— start Dataset records —

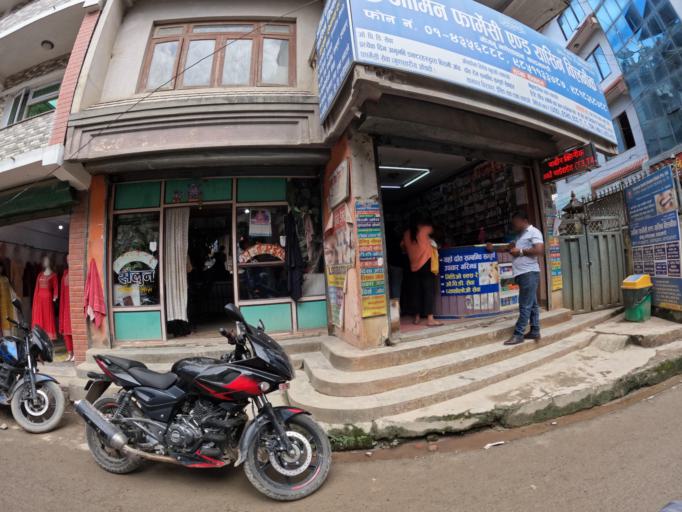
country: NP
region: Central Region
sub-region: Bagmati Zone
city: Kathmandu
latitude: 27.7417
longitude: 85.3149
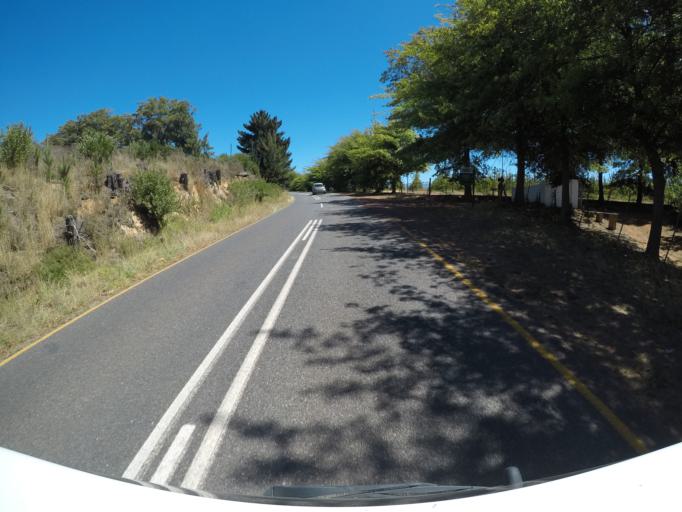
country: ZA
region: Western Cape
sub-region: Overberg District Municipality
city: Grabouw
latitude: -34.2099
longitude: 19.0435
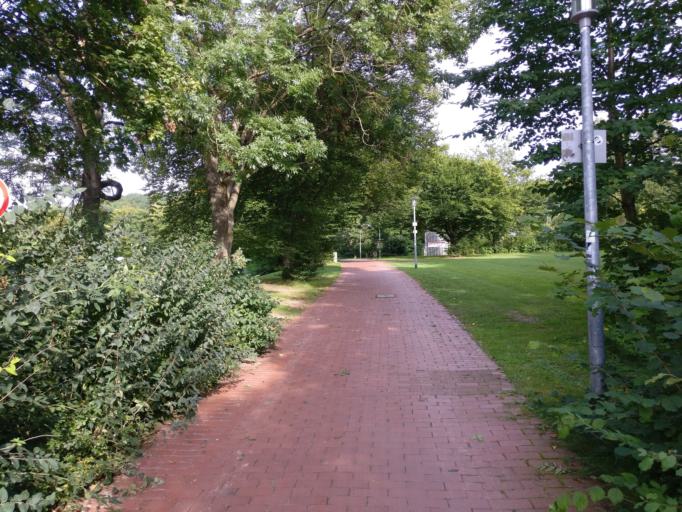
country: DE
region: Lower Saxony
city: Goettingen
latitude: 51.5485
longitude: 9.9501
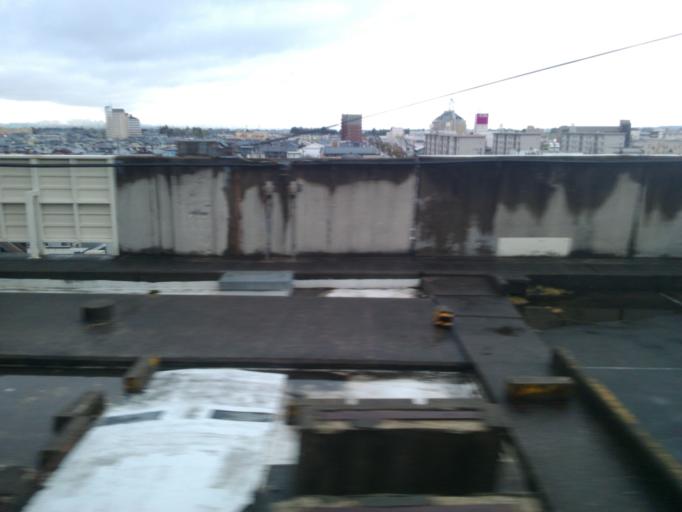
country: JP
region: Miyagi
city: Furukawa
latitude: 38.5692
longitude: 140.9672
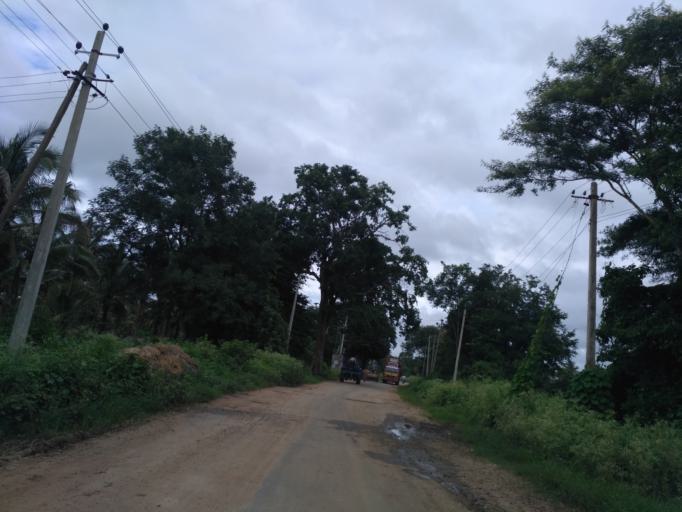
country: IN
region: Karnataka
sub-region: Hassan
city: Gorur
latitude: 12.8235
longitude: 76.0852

— end Dataset records —

= The problem =
Reproduce the lines of all the rows above verbatim, leaving out the pictures.

= Exercise answer =
country: NP
region: Central Region
sub-region: Bagmati Zone
city: Kathmandu
latitude: 27.7417
longitude: 85.3149
country: ZA
region: Western Cape
sub-region: Overberg District Municipality
city: Grabouw
latitude: -34.2099
longitude: 19.0435
country: DE
region: Lower Saxony
city: Goettingen
latitude: 51.5485
longitude: 9.9501
country: JP
region: Miyagi
city: Furukawa
latitude: 38.5692
longitude: 140.9672
country: IN
region: Karnataka
sub-region: Hassan
city: Gorur
latitude: 12.8235
longitude: 76.0852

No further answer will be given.